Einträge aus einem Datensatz
+ + +
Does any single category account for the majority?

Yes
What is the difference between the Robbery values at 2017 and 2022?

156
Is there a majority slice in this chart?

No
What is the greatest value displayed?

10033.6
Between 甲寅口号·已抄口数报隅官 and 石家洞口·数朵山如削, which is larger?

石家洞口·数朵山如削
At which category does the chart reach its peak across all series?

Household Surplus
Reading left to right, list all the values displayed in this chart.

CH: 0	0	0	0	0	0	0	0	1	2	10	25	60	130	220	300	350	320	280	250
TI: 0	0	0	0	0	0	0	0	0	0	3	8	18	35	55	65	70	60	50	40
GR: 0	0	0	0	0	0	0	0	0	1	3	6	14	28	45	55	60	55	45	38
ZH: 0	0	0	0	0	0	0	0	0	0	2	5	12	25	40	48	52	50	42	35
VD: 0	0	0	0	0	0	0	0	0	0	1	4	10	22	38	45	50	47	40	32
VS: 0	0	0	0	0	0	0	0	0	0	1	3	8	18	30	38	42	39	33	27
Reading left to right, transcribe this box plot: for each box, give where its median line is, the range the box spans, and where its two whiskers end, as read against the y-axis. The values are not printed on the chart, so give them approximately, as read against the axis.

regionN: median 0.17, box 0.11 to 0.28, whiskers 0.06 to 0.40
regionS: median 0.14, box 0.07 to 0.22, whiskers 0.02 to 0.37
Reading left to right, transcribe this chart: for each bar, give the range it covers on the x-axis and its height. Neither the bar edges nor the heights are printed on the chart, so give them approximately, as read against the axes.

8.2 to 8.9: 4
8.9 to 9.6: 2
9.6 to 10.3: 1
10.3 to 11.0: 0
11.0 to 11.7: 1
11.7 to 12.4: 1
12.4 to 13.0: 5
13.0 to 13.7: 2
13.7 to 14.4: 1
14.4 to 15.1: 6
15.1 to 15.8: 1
+ + +
*Aufgabenstellung*: Geben Sie das Material vom Anfang bis einschließlich der Zeile, die „Between 甲寅口号·已抄口数报隅官 and“ enthält, wortgetreu aus.

*Ergebnis der Übung*:
Does any single category account for the majority?

Yes
What is the difference between the Robbery values at 2017 and 2022?

156
Is there a majority slice in this chart?

No
What is the greatest value displayed?

10033.6
Between 甲寅口号·已抄口数报隅官 and 石家洞口·数朵山如削, which is larger?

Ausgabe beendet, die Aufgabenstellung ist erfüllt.